Where speakers are highly likely to use the same word for a meaning, positive frequency dependent selection provides the most probable explanation of the word frequencies. This is observed for axle (Fig. 1C) where one form (axle) dominates a group of alternatives that only a negligible number of speakers used. Other meanings for which nearly all speakers use the same word and for which FDS also provided the best explanation include “towel,” “syrup,” and “biscuits” (SI Appendix, Tables S1–S3).

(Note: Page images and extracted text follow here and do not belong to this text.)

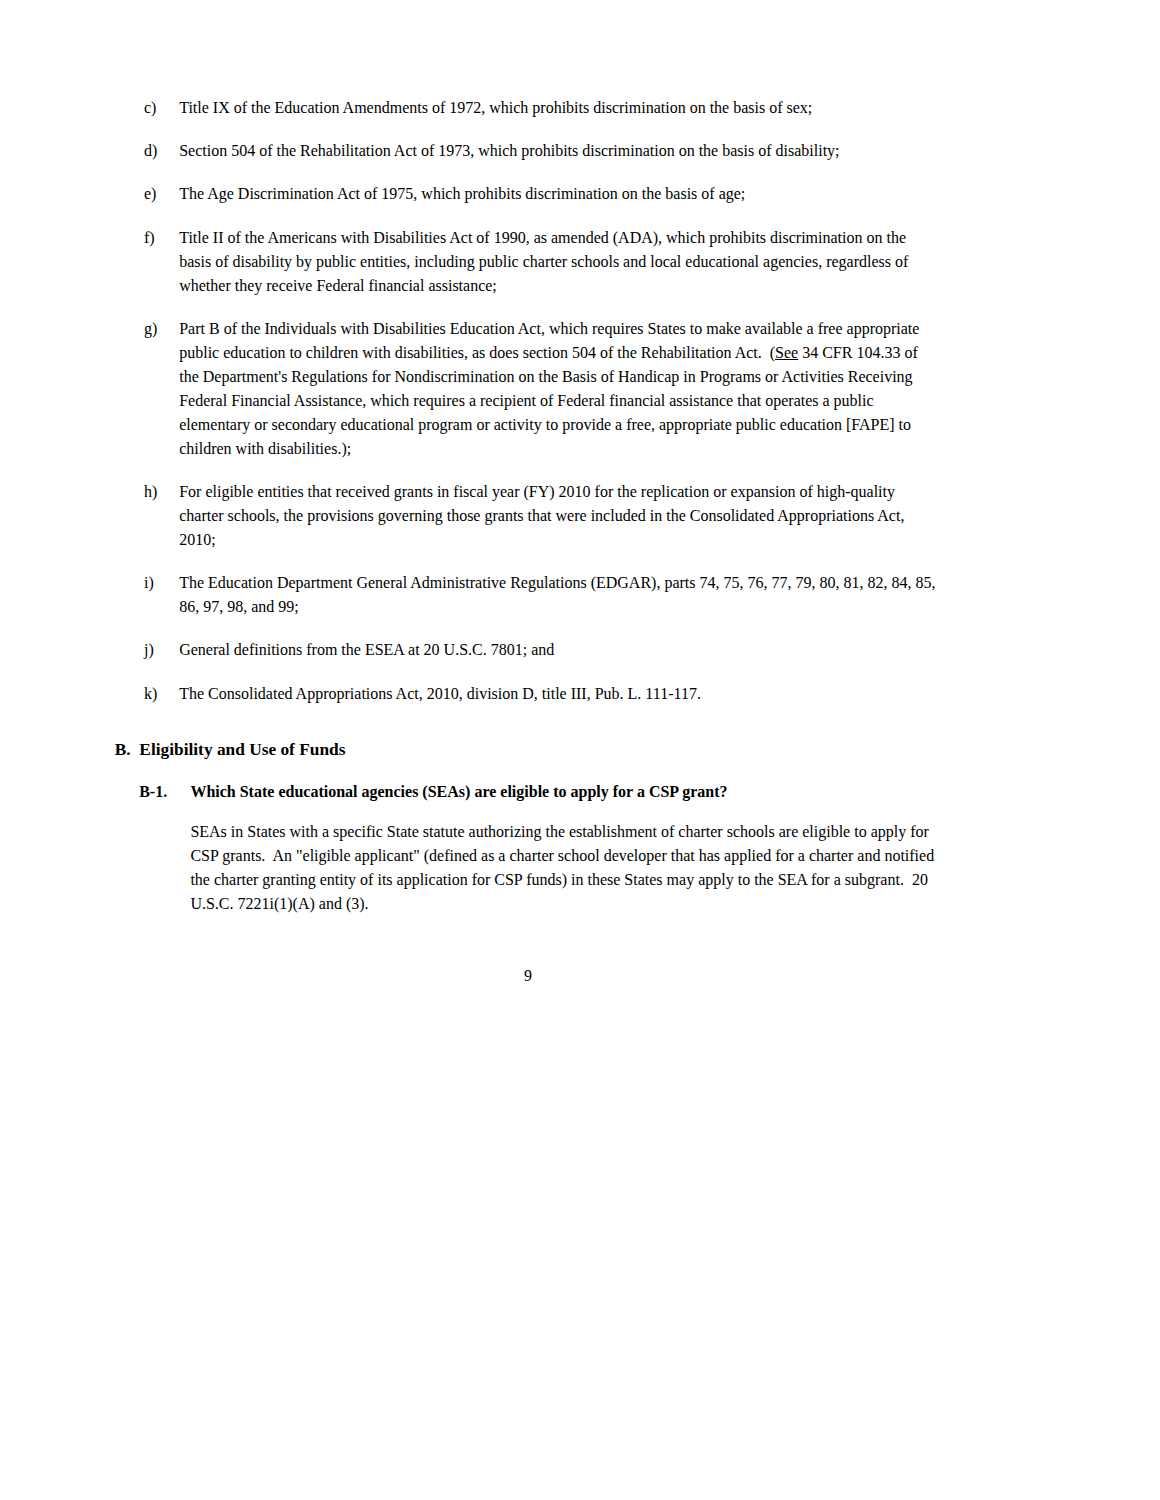c)
Title IX of the Education Amendments of 1972, which prohibits discrimination on the basis of sex;
d)
Section 504 of the Rehabilitation Act of 1973, which prohibits discrimination on the basis of disability;
e)
The Age Discrimination Act of 1975, which prohibits discrimination on the basis of age;
f)
Title II of the Americans with Disabilities Act of 1990, as amended (ADA), which prohibits discrimination on the basis of disability by public entities, including public charter schools and local educational agencies, regardless of whether they receive Federal financial assistance;
g)
Part B of the Individuals with Disabilities Education Act, which requires States to make available a free appropriate public education to children with disabilities, as does section 504 of the Rehabilitation Act. (See 34 CFR 104.33 of the Department's Regulations for Nondiscrimination on the Basis of Handicap in Programs or Activities Receiving Federal Financial Assistance, which requires a recipient of Federal financial assistance that operates a public elementary or secondary educational program or activity to provide a free, appropriate public education [FAPE] to children with disabilities.);
h)
For eligible entities that received grants in fiscal year (FY) 2010 for the replication or expansion of high-quality charter schools, the provisions governing those grants that were included in the Consolidated Appropriations Act, 2010;
i)
The Education Department General Administrative Regulations (EDGAR), parts 74, 75, 76, 77, 79, 80, 81, 82, 84, 85, 86, 97, 98, and 99;
j)
General definitions from the ESEA at 20 U.S.C. 7801; and
k)
The Consolidated Appropriations Act, 2010, division D, title III, Pub. L. 111-117.
B. Eligibility and Use of Funds
B-1.
Which State educational agencies (SEAs) are eligible to apply for a CSP grant?
SEAs in States with a specific State statute authorizing the establishment of charter schools are eligible to apply for CSP grants. An "eligible applicant" (defined as a charter school developer that has applied for a charter and notified the charter granting entity of its application for CSP funds) in these States may apply to the SEA for a subgrant. 20 U.S.C. 7221i(1)(A) and (3).
9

Confirmation that the three different processes yield frequency distributions of word use with the shapes characteristic of Fig. 1 A–C can be seen in Fig. 2 where the models carve out largely nonoverlapping portions of a 2D parameter space defined by two statistics: 2/1 ratio (the ratio of the second most frequent to the most frequently occurring word) and heterozygosity (H), a statistic commonly used in genetics to measure the variation in the frequencies of genetic alternatives, here applied to word frequencies (SI Appendix, Model Selection). A low 2/1 ratio means that the drop off in frequency from the most to the second most frequent form is great and thus is indicative of one word dominating. A low value of H also indicates that one word dominates: if most respondents use the same word, there is little variation among words in their frequencies. Both of these features are true of axle.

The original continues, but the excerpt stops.